One of the biggest incentives, areawide leasing, was put in place in 1998 at the industry's request. The Department of Natural Resources used to wait until companies expressed interest in an area before opening it to bidding.
"It's been hugely successful. They've had record sales," Moore said.
Ulmer has not ruled out new oil taxes. Her idea for closing the fiscal gap includes a "parachute plan" that calls for new tax measures, to be determined with legislators, to kick in if the state's Constitutional Budget Reserve fund falls below $1 billion. However, Ulmer personally believes oil companies have carried the brunt of the tax burden and Alaskans should not look to them for more, Moore said.

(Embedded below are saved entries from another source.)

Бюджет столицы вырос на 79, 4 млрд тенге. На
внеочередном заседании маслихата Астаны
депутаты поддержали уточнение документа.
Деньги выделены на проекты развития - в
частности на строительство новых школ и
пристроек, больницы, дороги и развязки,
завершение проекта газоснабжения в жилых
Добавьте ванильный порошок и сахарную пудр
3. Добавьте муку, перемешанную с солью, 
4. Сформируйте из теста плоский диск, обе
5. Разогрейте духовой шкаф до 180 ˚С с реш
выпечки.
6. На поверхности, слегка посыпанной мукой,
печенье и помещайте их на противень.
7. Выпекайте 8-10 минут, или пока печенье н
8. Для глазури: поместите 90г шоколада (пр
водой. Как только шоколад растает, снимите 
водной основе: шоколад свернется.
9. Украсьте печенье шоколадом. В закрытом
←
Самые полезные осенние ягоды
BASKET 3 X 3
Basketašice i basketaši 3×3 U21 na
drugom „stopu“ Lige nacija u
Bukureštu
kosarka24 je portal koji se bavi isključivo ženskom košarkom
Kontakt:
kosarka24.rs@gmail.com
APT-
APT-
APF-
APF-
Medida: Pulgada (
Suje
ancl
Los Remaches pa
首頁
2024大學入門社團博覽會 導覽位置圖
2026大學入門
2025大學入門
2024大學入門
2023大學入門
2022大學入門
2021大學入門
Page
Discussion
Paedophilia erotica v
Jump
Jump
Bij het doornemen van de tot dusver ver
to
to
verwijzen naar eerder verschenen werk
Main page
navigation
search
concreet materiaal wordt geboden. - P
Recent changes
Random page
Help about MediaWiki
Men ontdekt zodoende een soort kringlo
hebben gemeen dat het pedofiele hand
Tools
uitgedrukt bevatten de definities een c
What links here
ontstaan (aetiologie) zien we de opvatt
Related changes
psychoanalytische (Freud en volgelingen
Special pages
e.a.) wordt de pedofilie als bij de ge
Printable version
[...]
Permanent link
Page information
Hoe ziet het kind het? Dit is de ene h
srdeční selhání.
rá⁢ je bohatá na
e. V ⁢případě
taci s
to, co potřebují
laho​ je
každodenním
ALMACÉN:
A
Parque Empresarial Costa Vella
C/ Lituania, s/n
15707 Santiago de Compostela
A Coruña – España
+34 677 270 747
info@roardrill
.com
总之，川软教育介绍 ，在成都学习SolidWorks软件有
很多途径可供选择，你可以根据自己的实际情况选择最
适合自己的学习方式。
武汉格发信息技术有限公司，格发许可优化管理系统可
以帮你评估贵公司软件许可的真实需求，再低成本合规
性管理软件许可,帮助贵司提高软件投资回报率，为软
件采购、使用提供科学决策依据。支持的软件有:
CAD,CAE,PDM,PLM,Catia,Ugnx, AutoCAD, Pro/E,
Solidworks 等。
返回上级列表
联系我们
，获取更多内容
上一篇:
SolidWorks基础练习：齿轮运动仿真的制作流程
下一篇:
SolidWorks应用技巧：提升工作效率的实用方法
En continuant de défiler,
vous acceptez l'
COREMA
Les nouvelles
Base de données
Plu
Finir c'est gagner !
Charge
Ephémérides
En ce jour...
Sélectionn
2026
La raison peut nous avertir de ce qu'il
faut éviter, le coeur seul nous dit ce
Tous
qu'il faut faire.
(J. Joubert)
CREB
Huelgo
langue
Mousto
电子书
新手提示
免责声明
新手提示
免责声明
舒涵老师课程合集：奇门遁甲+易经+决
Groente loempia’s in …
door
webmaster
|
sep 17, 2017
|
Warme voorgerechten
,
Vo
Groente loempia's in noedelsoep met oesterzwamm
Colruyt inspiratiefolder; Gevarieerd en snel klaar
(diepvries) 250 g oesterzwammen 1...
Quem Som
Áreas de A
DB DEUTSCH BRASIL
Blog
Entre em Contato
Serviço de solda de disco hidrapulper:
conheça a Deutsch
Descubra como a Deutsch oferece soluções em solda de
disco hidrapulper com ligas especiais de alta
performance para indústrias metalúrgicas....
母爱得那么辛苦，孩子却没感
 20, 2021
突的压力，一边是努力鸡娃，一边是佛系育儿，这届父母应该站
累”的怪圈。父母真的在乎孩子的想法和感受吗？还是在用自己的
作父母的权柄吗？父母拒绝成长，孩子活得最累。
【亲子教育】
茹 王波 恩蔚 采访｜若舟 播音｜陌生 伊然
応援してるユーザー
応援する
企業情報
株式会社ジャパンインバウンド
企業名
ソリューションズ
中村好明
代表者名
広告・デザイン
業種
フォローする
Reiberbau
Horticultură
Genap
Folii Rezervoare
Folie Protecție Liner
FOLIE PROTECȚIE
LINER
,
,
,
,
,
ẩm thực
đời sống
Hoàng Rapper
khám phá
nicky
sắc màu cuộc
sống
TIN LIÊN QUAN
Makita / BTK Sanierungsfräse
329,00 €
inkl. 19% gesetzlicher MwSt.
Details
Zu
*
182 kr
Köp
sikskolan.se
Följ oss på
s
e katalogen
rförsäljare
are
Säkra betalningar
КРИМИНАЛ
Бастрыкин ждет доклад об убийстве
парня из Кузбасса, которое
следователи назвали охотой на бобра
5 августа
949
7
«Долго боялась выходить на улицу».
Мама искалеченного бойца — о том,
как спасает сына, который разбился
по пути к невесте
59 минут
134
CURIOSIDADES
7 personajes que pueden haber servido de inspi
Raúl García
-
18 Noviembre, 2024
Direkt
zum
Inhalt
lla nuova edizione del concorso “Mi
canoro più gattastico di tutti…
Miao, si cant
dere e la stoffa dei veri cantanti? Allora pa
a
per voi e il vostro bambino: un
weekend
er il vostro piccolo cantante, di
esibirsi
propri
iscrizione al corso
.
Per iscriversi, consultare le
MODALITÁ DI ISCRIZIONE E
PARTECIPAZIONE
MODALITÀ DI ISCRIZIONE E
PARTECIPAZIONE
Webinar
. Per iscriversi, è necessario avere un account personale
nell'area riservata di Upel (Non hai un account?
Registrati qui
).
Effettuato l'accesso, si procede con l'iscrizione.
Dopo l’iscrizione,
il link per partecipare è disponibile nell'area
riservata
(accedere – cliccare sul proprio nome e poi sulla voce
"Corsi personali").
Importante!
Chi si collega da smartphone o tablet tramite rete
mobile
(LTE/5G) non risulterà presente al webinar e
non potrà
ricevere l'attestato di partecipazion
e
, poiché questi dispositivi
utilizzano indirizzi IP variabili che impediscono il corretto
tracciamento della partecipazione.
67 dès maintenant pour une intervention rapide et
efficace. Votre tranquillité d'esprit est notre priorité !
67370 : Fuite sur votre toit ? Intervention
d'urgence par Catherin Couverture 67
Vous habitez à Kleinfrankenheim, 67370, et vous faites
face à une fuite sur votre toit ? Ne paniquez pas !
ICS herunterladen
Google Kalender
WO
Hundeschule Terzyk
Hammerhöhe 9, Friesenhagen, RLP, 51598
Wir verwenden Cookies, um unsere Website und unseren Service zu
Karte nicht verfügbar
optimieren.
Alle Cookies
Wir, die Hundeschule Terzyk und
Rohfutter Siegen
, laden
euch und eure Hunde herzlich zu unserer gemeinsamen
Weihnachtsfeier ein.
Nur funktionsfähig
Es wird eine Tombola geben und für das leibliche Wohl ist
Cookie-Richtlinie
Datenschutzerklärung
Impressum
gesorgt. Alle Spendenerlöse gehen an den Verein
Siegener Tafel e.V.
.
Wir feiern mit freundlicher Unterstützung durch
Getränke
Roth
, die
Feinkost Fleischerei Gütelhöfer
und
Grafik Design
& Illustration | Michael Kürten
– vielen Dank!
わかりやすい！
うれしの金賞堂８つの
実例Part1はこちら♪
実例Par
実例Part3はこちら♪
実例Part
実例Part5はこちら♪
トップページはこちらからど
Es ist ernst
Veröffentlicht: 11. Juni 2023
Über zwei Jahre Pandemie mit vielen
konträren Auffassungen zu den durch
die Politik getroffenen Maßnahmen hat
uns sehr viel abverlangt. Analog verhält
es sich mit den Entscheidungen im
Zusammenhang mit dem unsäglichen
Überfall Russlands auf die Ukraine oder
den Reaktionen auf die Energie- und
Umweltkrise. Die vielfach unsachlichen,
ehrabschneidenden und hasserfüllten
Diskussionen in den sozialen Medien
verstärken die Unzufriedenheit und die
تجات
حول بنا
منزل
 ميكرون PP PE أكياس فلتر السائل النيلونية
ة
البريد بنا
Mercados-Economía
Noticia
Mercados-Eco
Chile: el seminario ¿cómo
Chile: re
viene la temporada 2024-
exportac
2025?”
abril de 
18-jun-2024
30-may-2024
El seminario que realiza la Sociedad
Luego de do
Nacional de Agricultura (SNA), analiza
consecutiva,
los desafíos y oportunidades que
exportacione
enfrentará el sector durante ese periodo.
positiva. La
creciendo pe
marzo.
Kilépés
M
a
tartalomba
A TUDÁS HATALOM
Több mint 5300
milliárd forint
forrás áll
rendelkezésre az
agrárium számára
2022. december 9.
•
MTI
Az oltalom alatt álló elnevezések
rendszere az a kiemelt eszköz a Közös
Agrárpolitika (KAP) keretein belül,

"We don't want to create a disincentive to investment," Moore said.
In Wednesday's address, Murkowski laid out a variety of incentives, including one for exploration wells that allows for a 50-percent recovery of qualified seismic and exploration well drilling costs through credits to severance tax or royalty payments or both.
He called for oil companies to return North Slope leases after five years, rather than seven, if no seismic or drilling activity has taken place.
Among his other ideas, Murkowski recommended the state:
Release proprietary seismic data after 20 years rather than hold it in perpetuity.
Streamline permitting for wells, in part by shifting personnel from other departments, retraining them and assigning them to permitting activity.
Construct gravel roads in select areas on the North Slope to create staging areas for resource development.
Negotiate project-specific incentives for heavy oil projects if producers commit to developing them by a certain time.
Seek other producers to develop heavy oil sites unused by major producers.